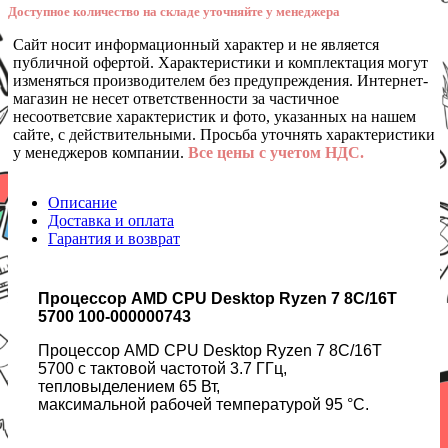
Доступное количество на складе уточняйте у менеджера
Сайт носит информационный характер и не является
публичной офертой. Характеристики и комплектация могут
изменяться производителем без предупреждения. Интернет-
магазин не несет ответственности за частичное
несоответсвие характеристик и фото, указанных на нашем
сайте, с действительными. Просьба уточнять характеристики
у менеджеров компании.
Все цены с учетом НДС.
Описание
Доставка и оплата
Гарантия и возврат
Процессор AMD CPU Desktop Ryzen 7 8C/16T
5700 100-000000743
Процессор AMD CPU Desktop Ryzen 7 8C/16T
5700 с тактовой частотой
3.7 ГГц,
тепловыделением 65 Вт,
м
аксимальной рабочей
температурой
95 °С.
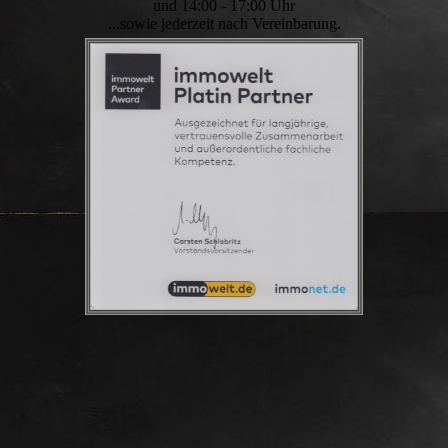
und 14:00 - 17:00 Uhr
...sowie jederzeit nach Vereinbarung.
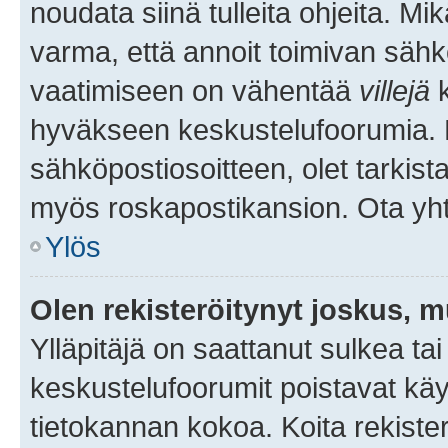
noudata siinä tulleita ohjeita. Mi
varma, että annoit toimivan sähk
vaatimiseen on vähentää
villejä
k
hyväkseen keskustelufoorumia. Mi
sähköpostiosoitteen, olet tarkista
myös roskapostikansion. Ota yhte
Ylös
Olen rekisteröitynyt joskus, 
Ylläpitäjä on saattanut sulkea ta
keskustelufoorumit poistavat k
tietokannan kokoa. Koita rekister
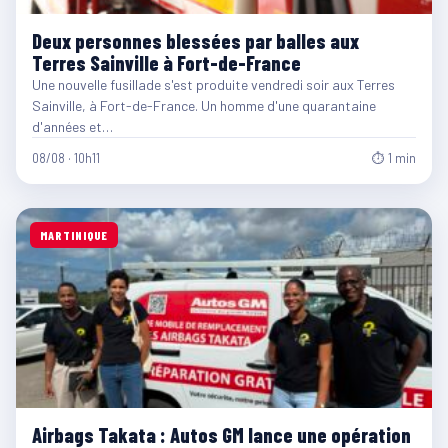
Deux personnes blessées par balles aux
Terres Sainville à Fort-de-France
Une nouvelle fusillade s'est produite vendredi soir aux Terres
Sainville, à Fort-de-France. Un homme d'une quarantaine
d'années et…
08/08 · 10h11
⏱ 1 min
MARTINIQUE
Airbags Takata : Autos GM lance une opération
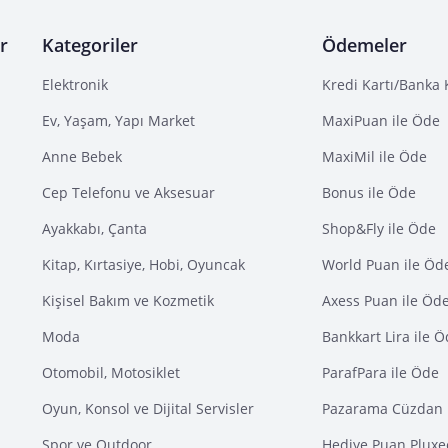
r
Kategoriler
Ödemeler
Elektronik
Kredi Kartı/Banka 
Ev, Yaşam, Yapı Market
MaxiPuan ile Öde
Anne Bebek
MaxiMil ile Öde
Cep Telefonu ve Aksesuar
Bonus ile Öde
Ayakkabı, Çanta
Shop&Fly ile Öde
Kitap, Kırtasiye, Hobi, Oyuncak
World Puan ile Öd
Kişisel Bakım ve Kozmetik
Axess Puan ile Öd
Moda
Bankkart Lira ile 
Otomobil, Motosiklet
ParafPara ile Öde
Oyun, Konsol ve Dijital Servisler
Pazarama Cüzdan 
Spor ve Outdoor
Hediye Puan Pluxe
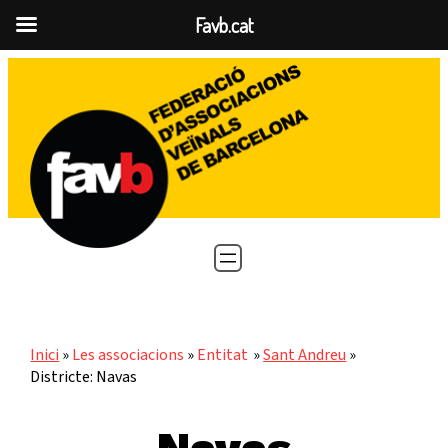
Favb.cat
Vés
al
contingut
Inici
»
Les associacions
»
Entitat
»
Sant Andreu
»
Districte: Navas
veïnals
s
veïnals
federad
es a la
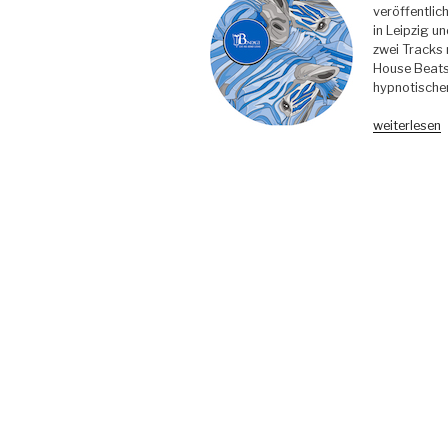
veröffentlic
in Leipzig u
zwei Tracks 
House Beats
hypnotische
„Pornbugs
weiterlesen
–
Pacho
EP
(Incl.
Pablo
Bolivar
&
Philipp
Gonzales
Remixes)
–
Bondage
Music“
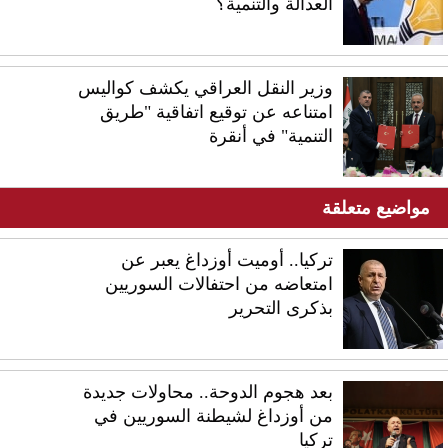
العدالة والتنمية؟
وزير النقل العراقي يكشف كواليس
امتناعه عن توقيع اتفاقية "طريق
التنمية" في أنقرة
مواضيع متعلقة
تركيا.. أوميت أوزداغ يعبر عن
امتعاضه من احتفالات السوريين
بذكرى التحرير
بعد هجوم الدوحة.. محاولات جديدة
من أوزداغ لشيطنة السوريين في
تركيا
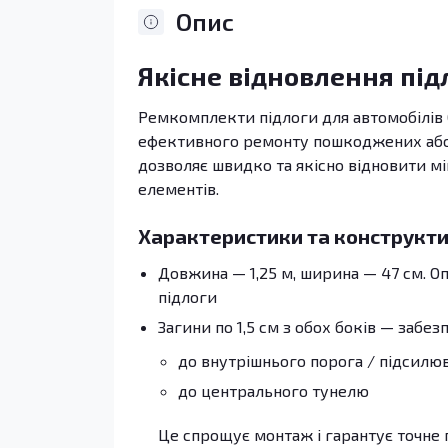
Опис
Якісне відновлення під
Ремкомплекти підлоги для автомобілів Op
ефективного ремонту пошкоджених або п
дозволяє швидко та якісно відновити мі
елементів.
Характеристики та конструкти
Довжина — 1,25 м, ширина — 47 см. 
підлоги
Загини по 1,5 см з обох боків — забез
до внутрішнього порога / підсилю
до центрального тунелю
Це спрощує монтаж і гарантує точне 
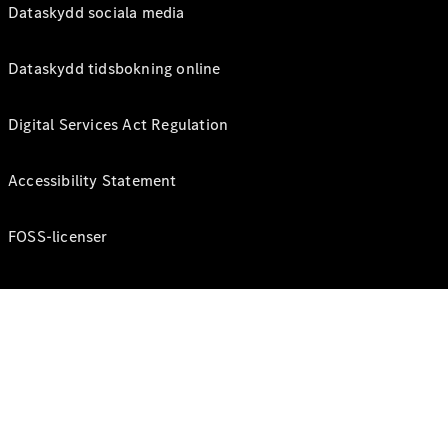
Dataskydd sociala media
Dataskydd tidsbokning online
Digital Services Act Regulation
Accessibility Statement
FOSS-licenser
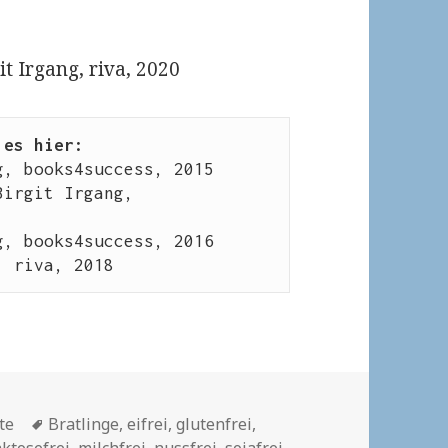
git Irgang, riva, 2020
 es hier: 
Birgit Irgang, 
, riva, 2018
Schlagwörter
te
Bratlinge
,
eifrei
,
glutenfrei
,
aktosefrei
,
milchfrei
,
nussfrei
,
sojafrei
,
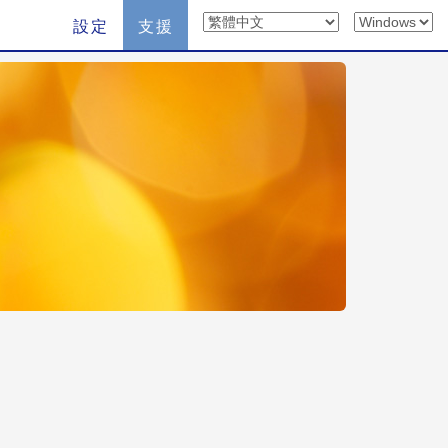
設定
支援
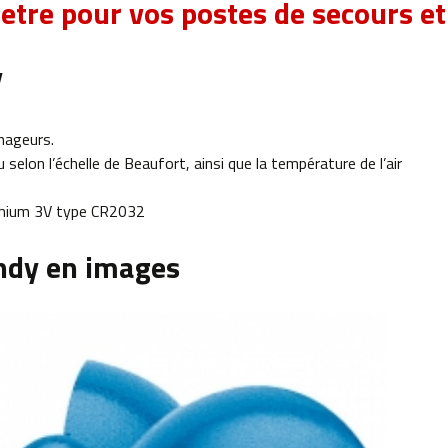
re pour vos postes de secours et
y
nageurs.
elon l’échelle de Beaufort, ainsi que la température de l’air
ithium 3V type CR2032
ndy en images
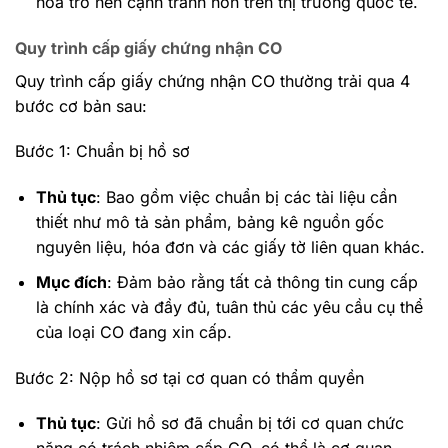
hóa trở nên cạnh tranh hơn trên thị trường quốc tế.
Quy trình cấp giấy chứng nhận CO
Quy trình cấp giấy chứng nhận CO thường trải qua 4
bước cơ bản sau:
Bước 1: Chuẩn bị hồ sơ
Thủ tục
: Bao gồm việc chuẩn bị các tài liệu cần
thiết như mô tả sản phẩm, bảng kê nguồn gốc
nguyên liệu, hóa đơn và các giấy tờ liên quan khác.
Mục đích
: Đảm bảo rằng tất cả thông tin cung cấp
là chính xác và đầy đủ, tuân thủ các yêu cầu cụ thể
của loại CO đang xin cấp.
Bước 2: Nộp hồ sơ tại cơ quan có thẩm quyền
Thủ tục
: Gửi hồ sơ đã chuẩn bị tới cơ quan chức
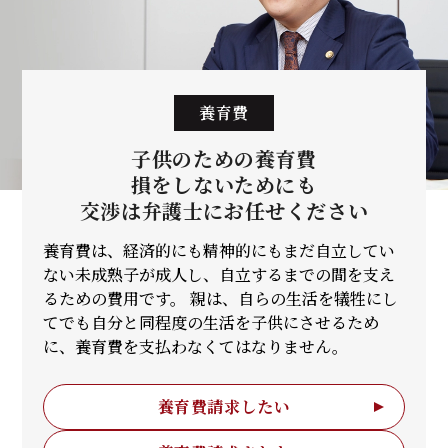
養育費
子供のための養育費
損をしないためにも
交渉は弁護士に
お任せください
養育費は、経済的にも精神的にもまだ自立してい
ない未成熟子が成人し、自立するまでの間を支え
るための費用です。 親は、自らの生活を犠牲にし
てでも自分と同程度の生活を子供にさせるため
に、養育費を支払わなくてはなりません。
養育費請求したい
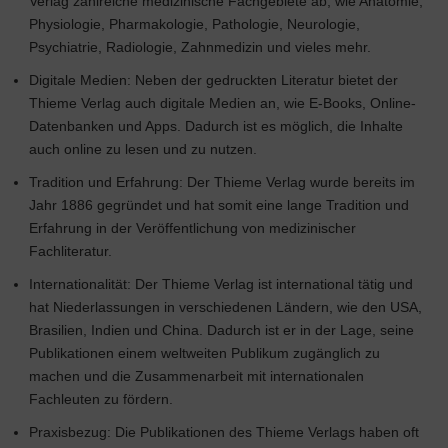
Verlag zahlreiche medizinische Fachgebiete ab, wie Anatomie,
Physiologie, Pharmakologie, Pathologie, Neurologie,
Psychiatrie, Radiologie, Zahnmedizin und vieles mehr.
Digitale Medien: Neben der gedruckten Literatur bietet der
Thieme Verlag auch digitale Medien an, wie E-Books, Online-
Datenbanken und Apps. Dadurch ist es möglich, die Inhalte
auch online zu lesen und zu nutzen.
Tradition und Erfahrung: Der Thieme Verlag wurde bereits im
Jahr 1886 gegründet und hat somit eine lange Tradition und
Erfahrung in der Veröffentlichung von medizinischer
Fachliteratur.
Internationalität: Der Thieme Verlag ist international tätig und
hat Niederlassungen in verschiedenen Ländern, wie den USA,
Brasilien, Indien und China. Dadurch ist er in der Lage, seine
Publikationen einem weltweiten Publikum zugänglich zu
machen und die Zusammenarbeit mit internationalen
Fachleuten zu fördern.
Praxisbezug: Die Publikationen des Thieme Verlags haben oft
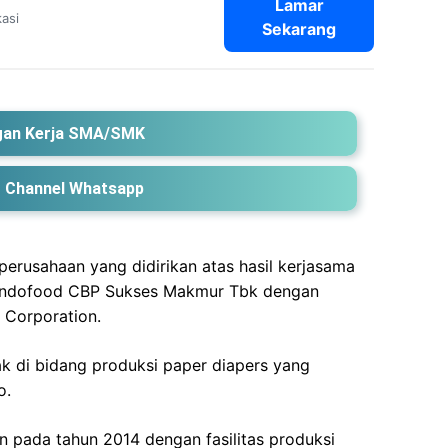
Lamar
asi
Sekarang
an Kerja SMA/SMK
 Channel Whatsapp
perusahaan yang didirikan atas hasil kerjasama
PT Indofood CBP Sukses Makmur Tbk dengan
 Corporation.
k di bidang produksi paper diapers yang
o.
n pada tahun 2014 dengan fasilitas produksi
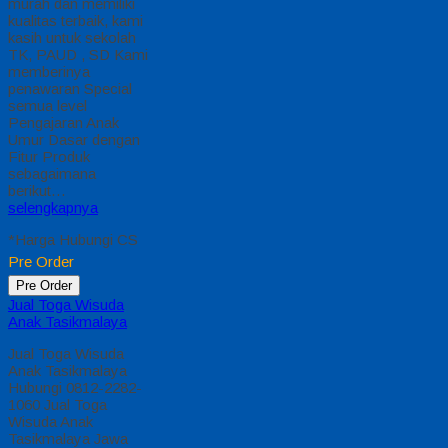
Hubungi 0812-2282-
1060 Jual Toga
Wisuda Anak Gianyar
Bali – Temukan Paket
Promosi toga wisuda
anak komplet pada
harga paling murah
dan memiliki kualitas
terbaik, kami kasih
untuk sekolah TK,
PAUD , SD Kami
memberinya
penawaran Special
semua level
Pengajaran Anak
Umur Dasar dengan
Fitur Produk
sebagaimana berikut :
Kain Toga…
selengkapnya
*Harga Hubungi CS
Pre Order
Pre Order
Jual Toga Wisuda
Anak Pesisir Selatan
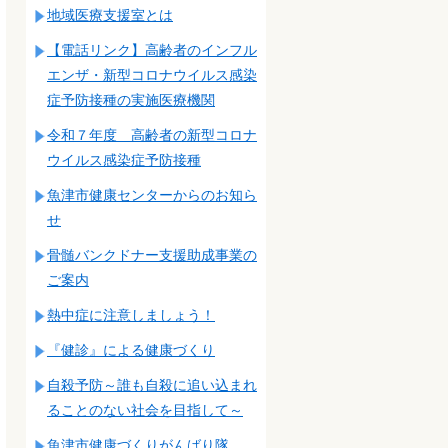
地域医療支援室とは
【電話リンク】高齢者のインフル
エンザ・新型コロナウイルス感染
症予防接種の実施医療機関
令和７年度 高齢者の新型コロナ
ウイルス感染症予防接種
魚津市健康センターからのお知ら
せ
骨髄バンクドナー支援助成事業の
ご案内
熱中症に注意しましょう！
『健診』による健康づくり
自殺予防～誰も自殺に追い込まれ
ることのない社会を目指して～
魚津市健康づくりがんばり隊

→ **JOB**
Copy the items from the start through the line containing "jederzeit nach Vereinbarung.", switching "ГГц" to "GHz" and changing nothing else, and leave out the pictures.

→ **RESPONSE BELOW**
Доступное количество на складе уточняйте у менеджера
Сайт носит информационный характер и не является
публичной офертой. Характеристики и комплектация могут
изменяться производителем без предупреждения. Интернет-
магазин не несет ответственности за частичное
несоответсвие характеристик и фото, указанных на нашем
сайте, с действительными. Просьба уточнять характеристики
у менеджеров компании.
Все цены с учетом НДС.
Описание
Доставка и оплата
Гарантия и возврат
Процессор AMD CPU Desktop Ryzen 7 8C/16T
5700 100-000000743
Процессор AMD CPU Desktop Ryzen 7 8C/16T
5700 с тактовой частотой
3.7 GHz,
тепловыделением 65 Вт,
м
аксимальной рабочей
температурой
95 °С.
und 14:00 - 17:00 Uhr
...sowie jederzeit nach Vereinbarung.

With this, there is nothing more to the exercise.